= Provided passage =
But what about the US? Is it all good news for SEA that it’s “back”? Hardly.
It is not that SEA is opposed to US engagement. Far from it. Its economic and strategic security has long depended on ensuring that all its surrounding powers have a stake in its wellbeing. In broad terms, therefore, the region is happy that the US has signed ASEAN’s Treaty of Amity and Cooperation, showed up at regional meetings, and generally signalled a massive upgrade in attention.
But responsible engagement involves more than this.
One element of responsibility involves not coming across as too obviously self-interested.
As Fenna Egberink has pointed out (8 Sep): “Increased engagement is much welcomed, but not if it feels like an anti-China rather than a pro-ASEAN policy.”
Singaporean Foreign Minister K. Shanmugam sums this up in an interview with Amitav Acharya (21 Oct), noting that he “believes that the ‘US has to demonstrate the importance it attaches to Southeast Asia’. The US needs to engage the region in a ‘responsible’ way and pursue ‘a coherent and clear policy towards Southeast Asia, otherwise countries here will make their own calculations’.”
Of course, no state has purely altruistic motives for any of its diplomatic moves. Understandably, the US wants to get some benefit from its investment of time, energy, and political capital. But being a responsible power means knowing how to make your great-power status palatable – knowing how to demonstrate that political initiatives are not “all about me”.
A second element of responsibility involves not creating or exacerbating harmful divisions – in other words, not making things worse. US administrations come and go, but the idea that “whoever is not with us is against us” never quite disappears.
Indonesian Foreign Minister Marty Natalegawa, also interviewed by Acharya, insists that “the answer to regional tensions lies not in inviting the US to balance China militarily, but in expanding and deepening ASEAN's engagement with both the US and China”. Asians, famously, “do not want to have to favor one country over another”.
Yet participants at a recent workshop “wondered if the US is increasingly successful in ‘using’ ASEAN-led regionalism against China”.
Indonesian newspapers likewise pick up on undercurrents that resent what is perceived as an unwarranted tilt towards the US, or that question an increased US presence on the edges of the region.

= Exercise objective =
Can you continue the piece on US engagement in Southeast Asia, starting right after its last sentence?

= Records excerpted from a collection =

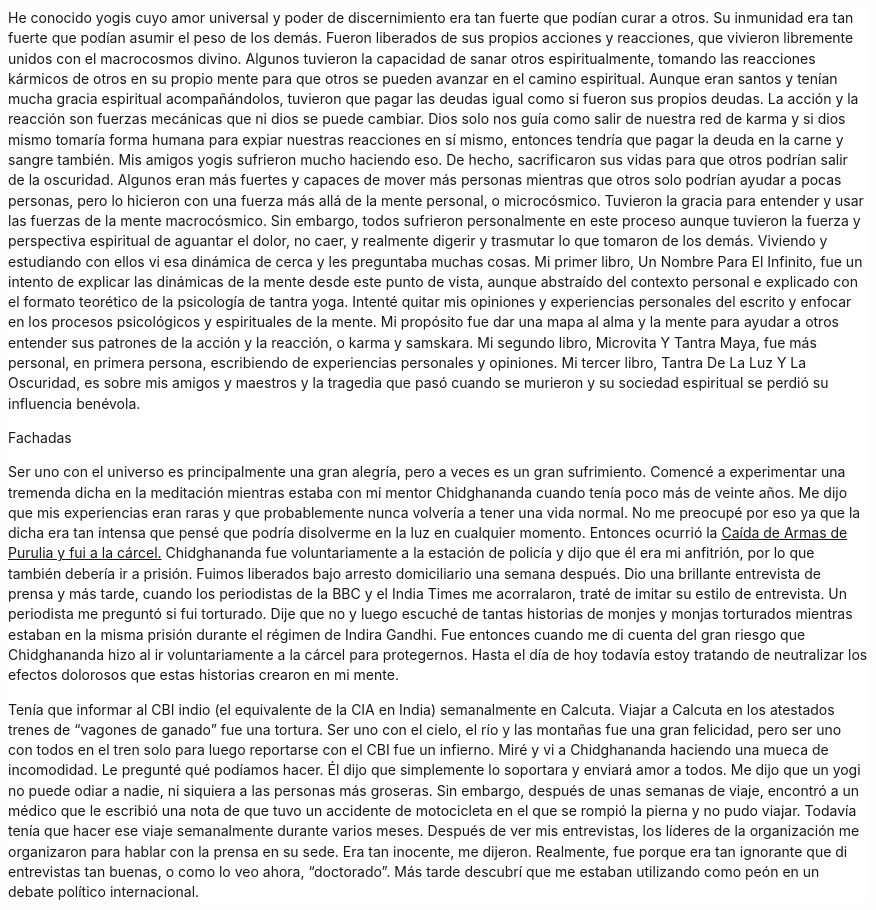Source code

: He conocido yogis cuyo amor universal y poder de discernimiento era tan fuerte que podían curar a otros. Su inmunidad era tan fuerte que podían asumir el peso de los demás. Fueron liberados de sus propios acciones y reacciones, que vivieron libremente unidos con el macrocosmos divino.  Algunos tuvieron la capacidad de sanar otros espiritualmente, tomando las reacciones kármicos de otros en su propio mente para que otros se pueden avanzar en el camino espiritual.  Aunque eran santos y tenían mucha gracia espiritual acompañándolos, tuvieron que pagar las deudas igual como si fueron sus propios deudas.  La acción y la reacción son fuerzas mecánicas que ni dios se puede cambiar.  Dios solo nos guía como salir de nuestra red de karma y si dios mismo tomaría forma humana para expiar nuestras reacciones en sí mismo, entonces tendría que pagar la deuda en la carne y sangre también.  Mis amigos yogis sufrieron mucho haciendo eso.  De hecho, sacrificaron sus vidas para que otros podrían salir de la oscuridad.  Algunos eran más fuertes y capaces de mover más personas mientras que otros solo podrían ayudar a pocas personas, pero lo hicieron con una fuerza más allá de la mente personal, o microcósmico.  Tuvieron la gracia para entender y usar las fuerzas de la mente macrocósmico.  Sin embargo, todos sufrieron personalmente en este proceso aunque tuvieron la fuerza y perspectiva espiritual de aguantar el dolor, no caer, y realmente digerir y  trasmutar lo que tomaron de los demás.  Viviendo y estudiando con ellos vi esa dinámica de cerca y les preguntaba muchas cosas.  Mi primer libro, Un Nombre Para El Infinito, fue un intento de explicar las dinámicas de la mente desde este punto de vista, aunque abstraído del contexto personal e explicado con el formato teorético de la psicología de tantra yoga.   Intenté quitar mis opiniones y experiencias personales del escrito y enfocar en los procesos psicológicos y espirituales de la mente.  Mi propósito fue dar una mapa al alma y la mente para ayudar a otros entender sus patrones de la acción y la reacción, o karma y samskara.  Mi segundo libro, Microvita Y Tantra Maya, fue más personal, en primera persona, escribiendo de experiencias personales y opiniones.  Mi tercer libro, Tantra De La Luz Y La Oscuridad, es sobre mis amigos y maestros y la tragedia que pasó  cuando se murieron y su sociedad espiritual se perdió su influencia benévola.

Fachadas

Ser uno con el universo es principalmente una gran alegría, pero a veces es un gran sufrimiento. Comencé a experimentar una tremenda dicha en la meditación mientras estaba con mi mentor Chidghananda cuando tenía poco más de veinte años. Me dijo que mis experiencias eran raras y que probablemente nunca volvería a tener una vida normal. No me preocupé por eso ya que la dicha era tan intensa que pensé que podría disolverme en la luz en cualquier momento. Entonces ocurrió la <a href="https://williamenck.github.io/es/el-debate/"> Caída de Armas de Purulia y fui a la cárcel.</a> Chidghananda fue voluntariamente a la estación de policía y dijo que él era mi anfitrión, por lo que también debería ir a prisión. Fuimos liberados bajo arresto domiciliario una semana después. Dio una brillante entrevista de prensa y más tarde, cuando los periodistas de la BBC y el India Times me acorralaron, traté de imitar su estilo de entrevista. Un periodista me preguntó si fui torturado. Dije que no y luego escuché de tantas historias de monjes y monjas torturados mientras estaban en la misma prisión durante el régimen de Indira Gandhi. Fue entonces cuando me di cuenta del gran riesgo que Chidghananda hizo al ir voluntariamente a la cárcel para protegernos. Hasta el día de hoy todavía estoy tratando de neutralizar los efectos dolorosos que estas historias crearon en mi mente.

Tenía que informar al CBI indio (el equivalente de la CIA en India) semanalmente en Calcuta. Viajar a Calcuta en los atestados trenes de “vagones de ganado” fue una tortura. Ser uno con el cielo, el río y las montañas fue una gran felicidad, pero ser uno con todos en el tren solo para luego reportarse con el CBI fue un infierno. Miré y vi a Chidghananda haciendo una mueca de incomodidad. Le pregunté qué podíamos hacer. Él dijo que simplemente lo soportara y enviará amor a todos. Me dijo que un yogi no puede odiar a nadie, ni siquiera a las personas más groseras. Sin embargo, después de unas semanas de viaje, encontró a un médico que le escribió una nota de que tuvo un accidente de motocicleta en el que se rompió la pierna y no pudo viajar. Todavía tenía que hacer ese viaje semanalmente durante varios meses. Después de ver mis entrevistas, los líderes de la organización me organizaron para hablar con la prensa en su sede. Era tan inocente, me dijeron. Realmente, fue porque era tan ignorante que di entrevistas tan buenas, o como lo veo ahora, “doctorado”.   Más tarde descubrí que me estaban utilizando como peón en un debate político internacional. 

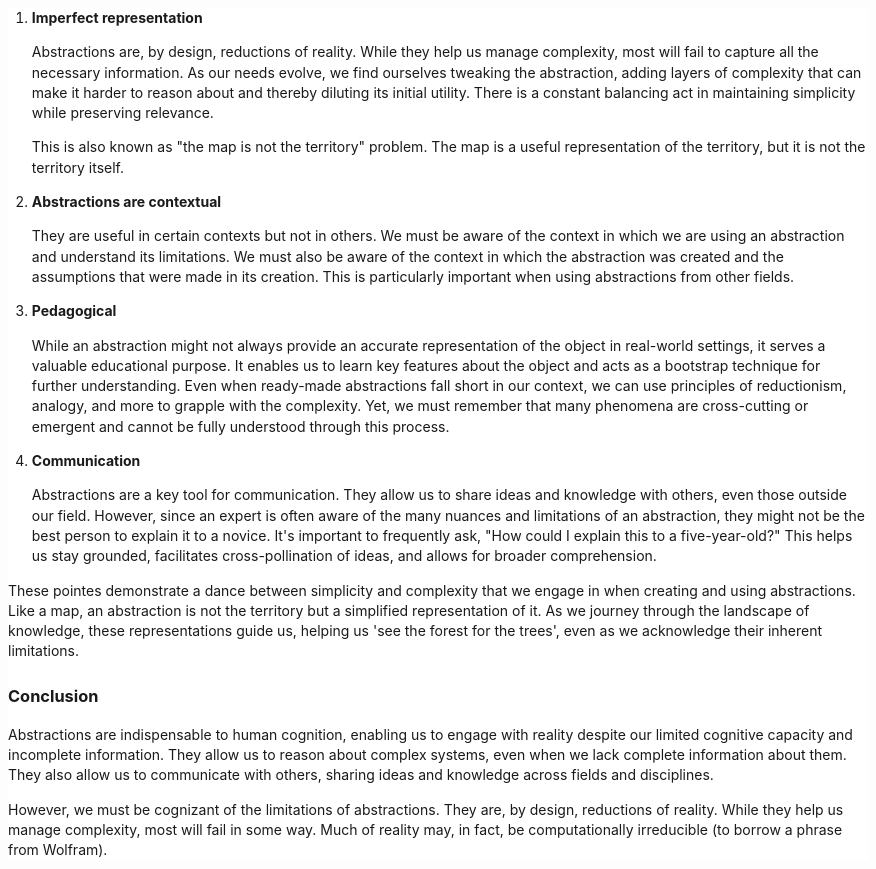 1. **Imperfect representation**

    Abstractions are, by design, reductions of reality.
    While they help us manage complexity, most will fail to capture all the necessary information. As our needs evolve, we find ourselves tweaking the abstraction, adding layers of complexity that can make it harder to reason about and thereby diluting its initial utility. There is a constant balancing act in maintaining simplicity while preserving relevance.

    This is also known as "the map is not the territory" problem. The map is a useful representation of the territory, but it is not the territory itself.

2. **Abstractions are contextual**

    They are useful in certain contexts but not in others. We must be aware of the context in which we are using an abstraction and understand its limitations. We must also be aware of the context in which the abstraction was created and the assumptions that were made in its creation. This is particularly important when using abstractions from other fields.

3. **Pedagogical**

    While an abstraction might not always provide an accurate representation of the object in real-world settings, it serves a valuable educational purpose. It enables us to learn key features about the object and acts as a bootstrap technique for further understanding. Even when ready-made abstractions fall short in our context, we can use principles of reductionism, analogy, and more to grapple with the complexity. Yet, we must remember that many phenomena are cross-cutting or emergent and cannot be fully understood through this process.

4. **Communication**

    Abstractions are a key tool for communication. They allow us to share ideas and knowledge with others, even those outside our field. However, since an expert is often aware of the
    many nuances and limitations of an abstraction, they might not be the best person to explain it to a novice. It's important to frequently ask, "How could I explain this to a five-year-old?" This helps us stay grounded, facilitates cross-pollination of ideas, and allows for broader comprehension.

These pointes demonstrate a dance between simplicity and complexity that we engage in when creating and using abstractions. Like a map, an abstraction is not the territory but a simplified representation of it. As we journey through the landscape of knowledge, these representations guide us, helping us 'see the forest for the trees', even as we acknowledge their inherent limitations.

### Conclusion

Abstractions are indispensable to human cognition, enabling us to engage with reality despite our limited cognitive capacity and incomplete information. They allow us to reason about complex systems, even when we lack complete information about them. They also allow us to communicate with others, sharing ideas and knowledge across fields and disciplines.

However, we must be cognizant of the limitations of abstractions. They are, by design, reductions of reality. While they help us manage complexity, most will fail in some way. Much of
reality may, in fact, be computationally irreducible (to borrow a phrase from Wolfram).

= Answer to this exercise =
And in a recent opinion piece (6 Dec), Ruhanas Harun, from the National Defence University of Malaysia, detects “some concern about the US intention to deepen their military presence in the region.  If it is done too fast, too deep and somewhat arrogantly, many countries are worried that it might antagonise China… Are ASEAN countries actively looking to refurbish their relationships with the US as a way of balancing against Chinese power, as suggested by some? Not really. ASEAN countries maintain that they have no quarrel with China and are not willing to fight someone else’s battle against China… For ASEAN, the dilemma is managing the delicate balance between the necessity to reassure its security and the desire to have its sovereignty and integrity respected. While there are differences among ASEAN members with regards to outside powers’ intentions in the region, they all agree that arrogance is unacceptable, wherever it might originate.”
Two current issues are particulaly ripe with divisive possibilities, and offer a clear test of responsibility for both powers. One is the South China Sea. Both powers seem incapable of realizing that their actions look threatening to the other, and are threatening to the unity of the region. China’s famous dotted line is an obvious provocation, but the US, too, seems often oblivious to the effect of its actions, which can easily come across as contributing to “encirclement” or pursuing a “zero-sum approach”.
And then there's the Trans-Pacific Partnership (TPP).
It appears this “potentially threatening arrangement” has jolted China into redoubling efforts to reach a regional trade agreement in East Asia “even if it means moving towards Japan’s position on issues of coverage and membership” (maybe).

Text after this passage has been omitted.